■ Source document
::::

I did not mean for the user to sign its own certificates but for the
operator of the cluster. Once the user request hits the proxy, it should no
longer be under his control. I think I do not fully understand yet why this
would not work.

What I would like to avoid is to add more complexity into Flink if there is
an easy solution which fulfills the requirements. That's why I would like
to exercise thoroughly through the different alternatives. Also, I am
missing a bit the comparison of Kerberos to other authentication mechanisms
and why they were rejected in favour of Kerberos.

Cheers,
Till

On Fri, Jun 4, 2021 at 10:26 AM Gyula Fóra <gyf...@apache.org> wrote:

> Hi!
>
> I think there might be possible alternatives but it seems Kerberos on the
> rest endpoint ticks all the right boxes and provides a super clean and
> simple solution for strong authentication.
>
> I wouldn’t even consider sidecar proxies etc if we can solve it in such a
> simple way as proposed by G.
>
> Cheers
> Gyula
>
> On Fri, 4 Jun 2021 at 10:03, Till Rohrmann <trohrm...@apache.org> wrote:
>
>> I am not saying that we shouldn't add a strong authentication mechanism
>> if there are good reasons for it. I primarily would like to understand the
>> context a bit better in order to give qualified feedback and come to a good
>> decision. In order to do this, I have the feeling that we haven't fully
>> considered all available options which are on the table, tbh.
>>
>> Does the problem of certificate expiry also apply for self-signed
>> certificates? If yes, then this should then also be a problem for the
>> internal encryption of Flink's communication. If not, then one could use
>> self-signed certificates with a longer validity to solve the mentioned
>> issue.

::::

Pictured people or hands with joints:

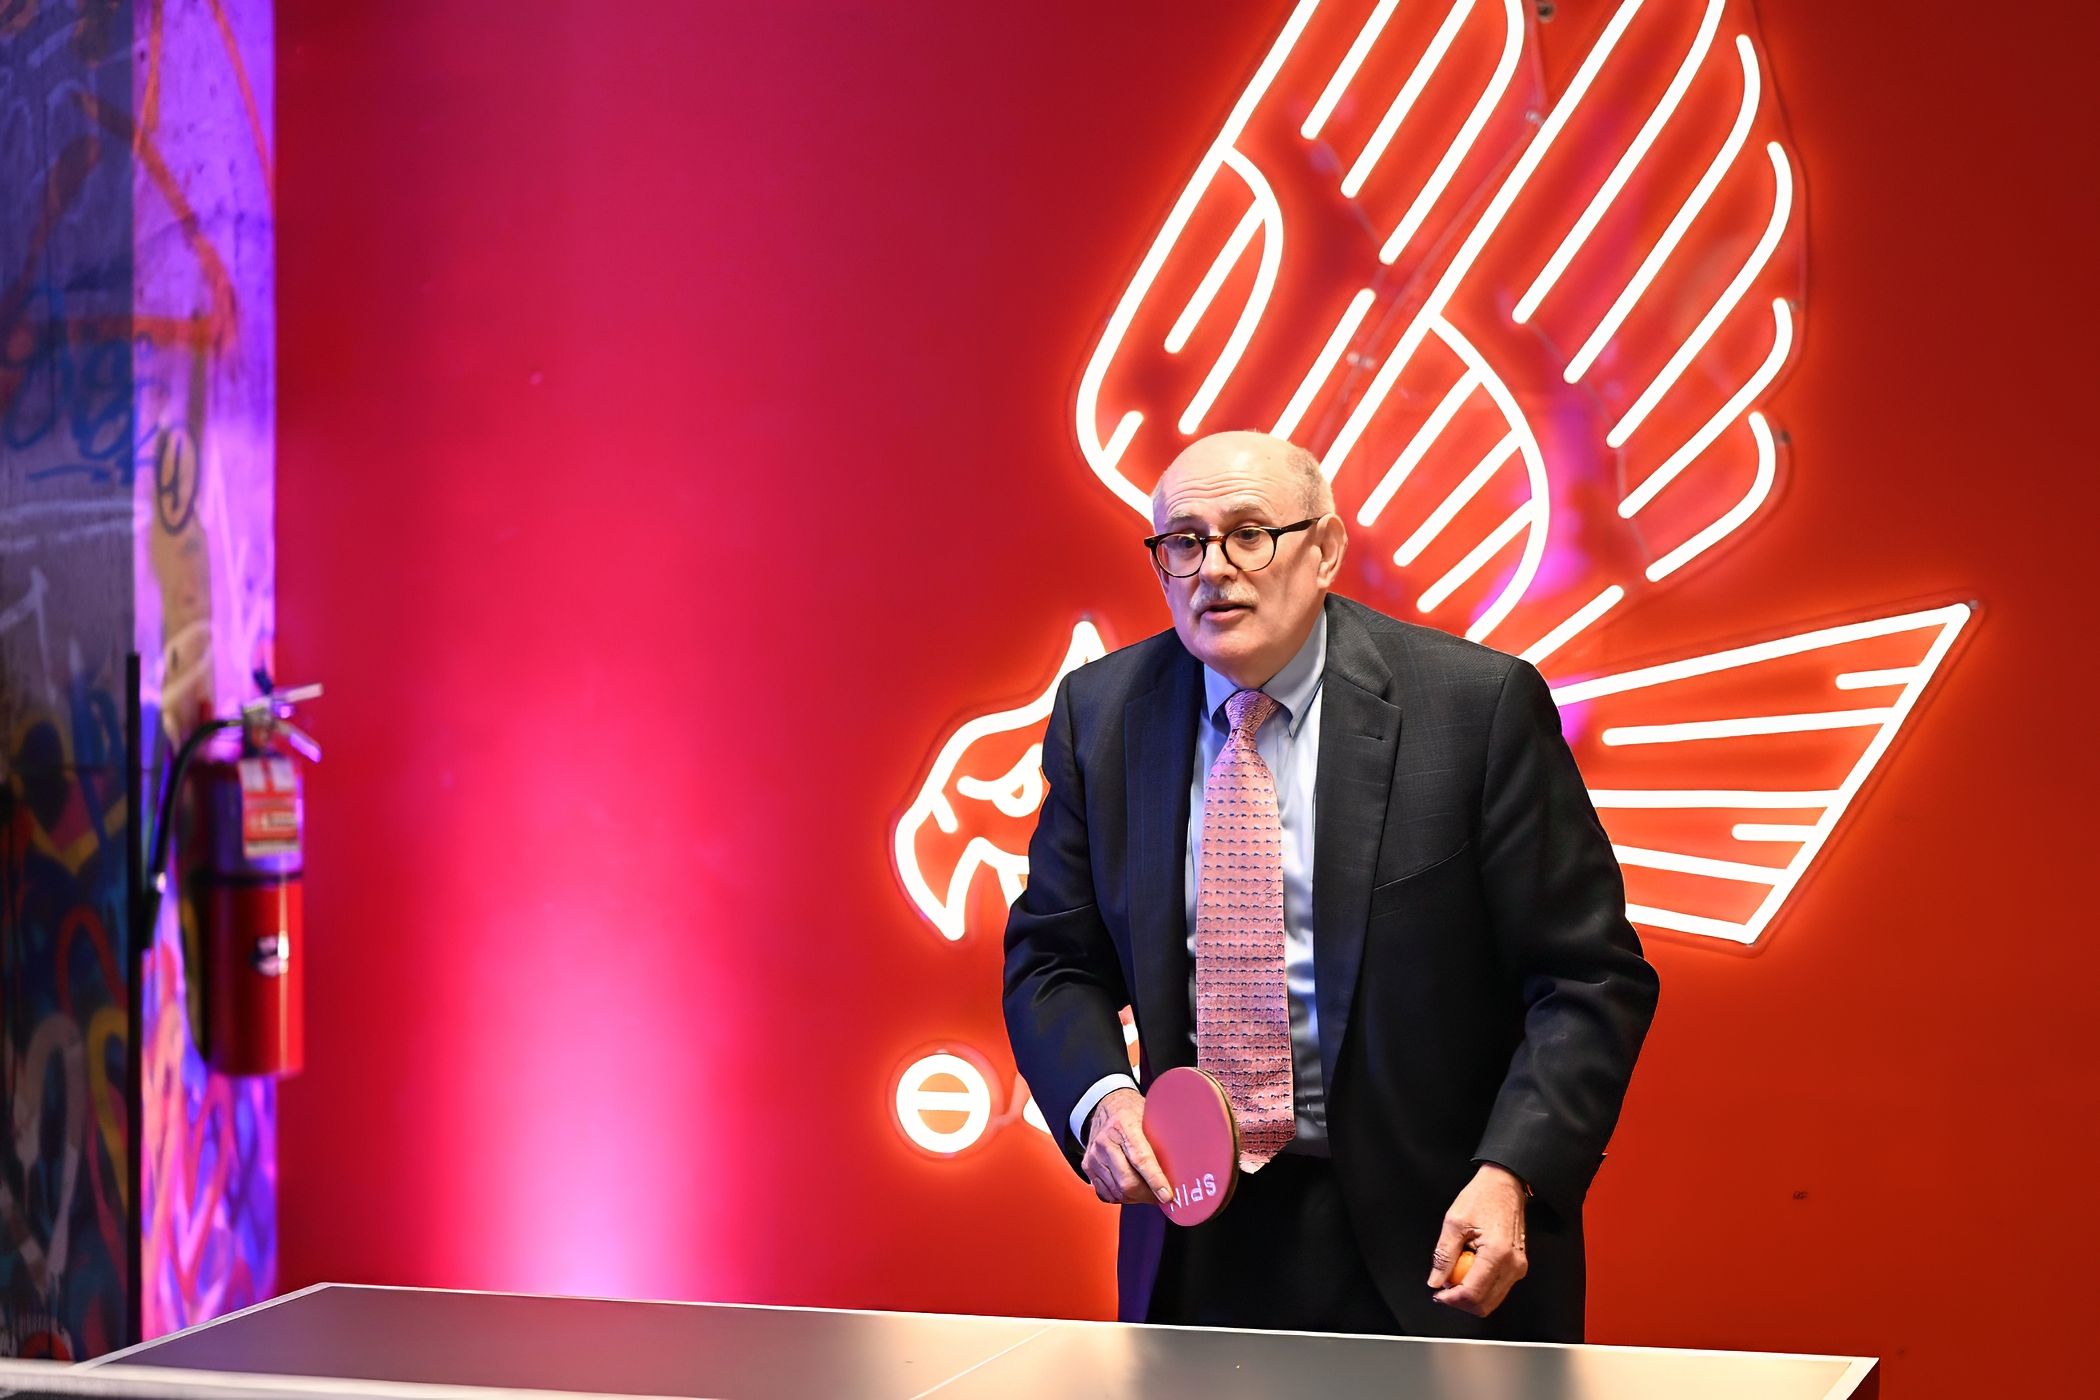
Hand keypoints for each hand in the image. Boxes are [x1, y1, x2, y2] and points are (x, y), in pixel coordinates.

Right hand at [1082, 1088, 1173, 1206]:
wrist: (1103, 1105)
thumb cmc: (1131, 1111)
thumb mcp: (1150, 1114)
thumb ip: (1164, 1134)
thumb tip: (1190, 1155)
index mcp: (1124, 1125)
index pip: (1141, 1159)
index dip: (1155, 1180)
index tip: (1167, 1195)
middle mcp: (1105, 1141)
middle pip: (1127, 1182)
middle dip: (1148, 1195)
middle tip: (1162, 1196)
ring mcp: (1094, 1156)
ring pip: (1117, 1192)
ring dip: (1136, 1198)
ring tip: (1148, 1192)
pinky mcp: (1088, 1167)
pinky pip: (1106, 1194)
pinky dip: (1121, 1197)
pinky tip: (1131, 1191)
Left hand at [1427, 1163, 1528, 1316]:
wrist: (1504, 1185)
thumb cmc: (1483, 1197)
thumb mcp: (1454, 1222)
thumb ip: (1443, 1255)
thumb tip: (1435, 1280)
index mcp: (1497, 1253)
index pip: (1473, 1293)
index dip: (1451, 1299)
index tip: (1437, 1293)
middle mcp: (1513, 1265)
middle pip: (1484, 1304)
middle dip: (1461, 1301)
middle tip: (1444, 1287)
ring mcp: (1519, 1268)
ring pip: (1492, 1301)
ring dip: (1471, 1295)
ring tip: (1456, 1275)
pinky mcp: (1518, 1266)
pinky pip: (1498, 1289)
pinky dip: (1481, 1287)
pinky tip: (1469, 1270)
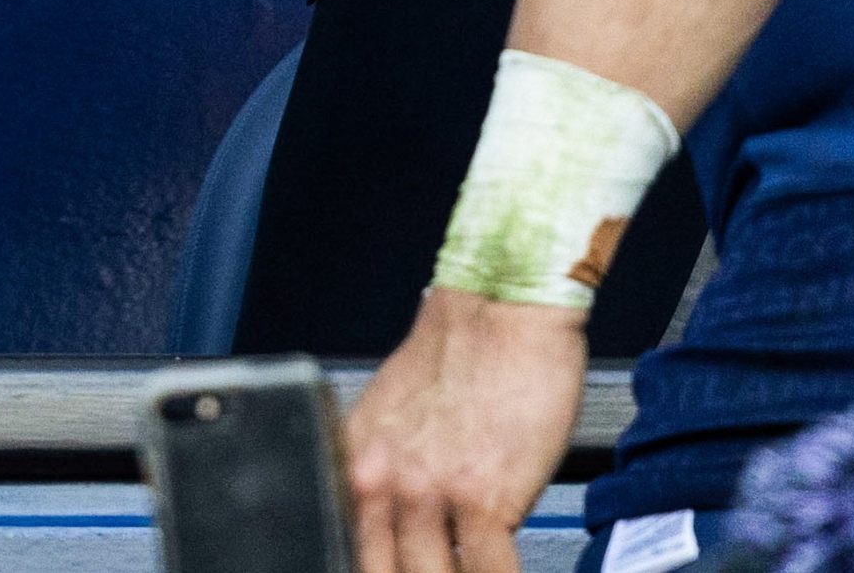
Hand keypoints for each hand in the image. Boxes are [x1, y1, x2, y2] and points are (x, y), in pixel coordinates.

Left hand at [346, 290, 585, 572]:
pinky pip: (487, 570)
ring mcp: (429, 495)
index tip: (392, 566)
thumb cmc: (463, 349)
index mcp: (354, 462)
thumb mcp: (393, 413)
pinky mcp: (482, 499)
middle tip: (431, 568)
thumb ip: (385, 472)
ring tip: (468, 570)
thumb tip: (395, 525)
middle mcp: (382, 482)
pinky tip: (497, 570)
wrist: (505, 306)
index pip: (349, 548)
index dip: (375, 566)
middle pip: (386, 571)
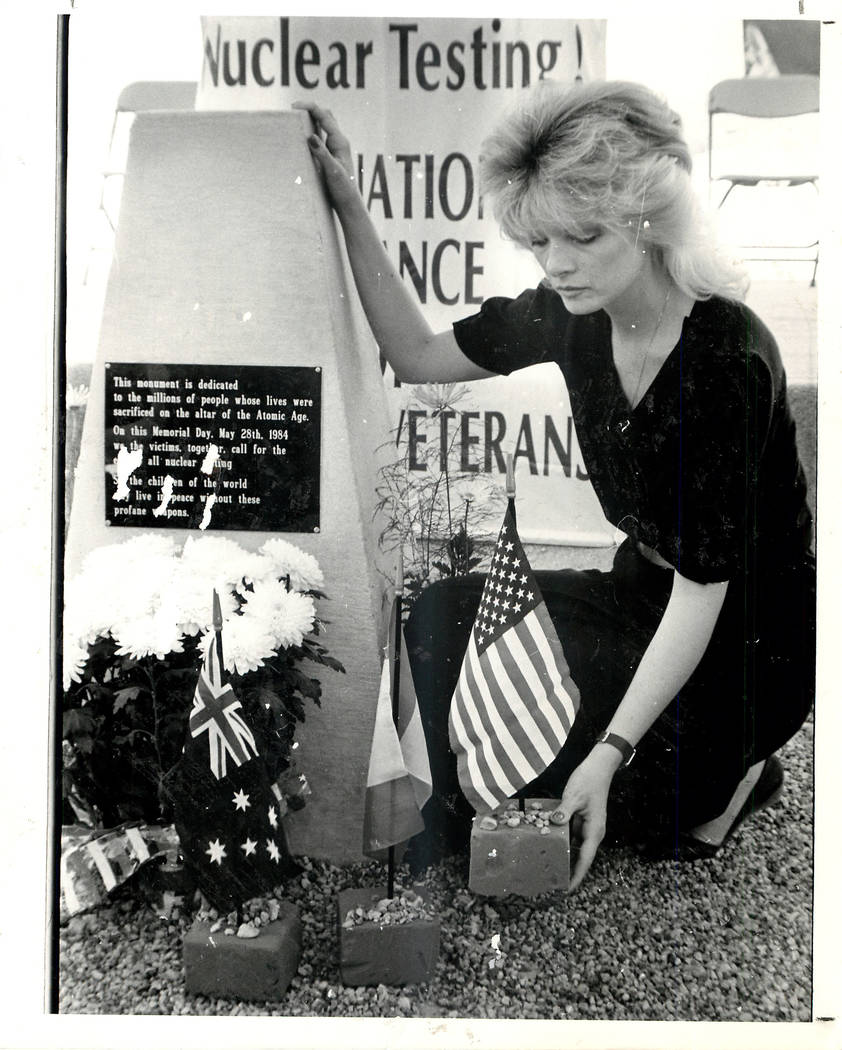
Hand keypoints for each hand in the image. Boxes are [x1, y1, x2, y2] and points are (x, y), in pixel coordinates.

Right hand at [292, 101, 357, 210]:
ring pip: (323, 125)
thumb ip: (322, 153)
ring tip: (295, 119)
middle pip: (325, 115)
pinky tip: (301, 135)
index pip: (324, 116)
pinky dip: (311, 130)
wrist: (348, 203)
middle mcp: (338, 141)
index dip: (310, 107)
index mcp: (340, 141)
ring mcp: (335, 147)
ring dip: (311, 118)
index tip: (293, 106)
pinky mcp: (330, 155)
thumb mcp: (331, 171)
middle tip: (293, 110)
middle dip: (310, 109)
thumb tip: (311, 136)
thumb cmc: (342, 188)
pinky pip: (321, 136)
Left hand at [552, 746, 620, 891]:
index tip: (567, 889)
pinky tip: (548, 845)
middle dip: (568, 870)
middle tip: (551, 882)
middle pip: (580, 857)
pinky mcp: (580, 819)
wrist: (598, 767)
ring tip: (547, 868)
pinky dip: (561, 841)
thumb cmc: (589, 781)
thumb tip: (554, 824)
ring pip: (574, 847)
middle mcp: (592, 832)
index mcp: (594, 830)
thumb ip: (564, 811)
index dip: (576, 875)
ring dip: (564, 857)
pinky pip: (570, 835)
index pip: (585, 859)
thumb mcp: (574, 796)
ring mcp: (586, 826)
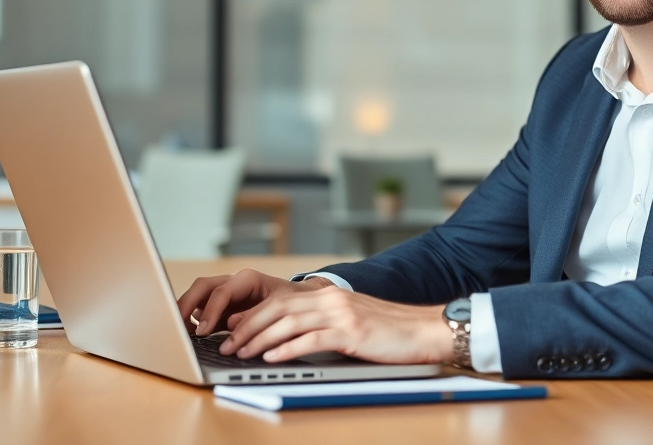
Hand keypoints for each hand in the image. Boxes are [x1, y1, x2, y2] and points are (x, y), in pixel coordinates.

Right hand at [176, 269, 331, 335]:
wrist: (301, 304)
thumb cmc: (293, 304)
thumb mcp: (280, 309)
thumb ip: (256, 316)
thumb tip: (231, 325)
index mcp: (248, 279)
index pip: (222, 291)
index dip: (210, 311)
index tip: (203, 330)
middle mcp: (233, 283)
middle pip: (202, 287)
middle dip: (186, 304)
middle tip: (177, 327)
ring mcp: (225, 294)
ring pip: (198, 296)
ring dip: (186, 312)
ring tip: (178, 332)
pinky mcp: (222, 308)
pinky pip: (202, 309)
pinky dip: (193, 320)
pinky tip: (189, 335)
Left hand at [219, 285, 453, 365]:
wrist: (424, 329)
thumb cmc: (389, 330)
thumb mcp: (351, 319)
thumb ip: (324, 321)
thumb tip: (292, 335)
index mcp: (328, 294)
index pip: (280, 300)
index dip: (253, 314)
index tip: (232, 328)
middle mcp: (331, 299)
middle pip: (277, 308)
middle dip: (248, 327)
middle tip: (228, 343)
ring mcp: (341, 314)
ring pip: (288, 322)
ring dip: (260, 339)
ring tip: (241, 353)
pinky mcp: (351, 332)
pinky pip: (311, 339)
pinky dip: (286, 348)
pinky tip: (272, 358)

::::

■ Activity
In the email thread on Flink authentication, who did Till intend to sign the certificates, instead of the user?

■ Exercise result
The operator of the cluster.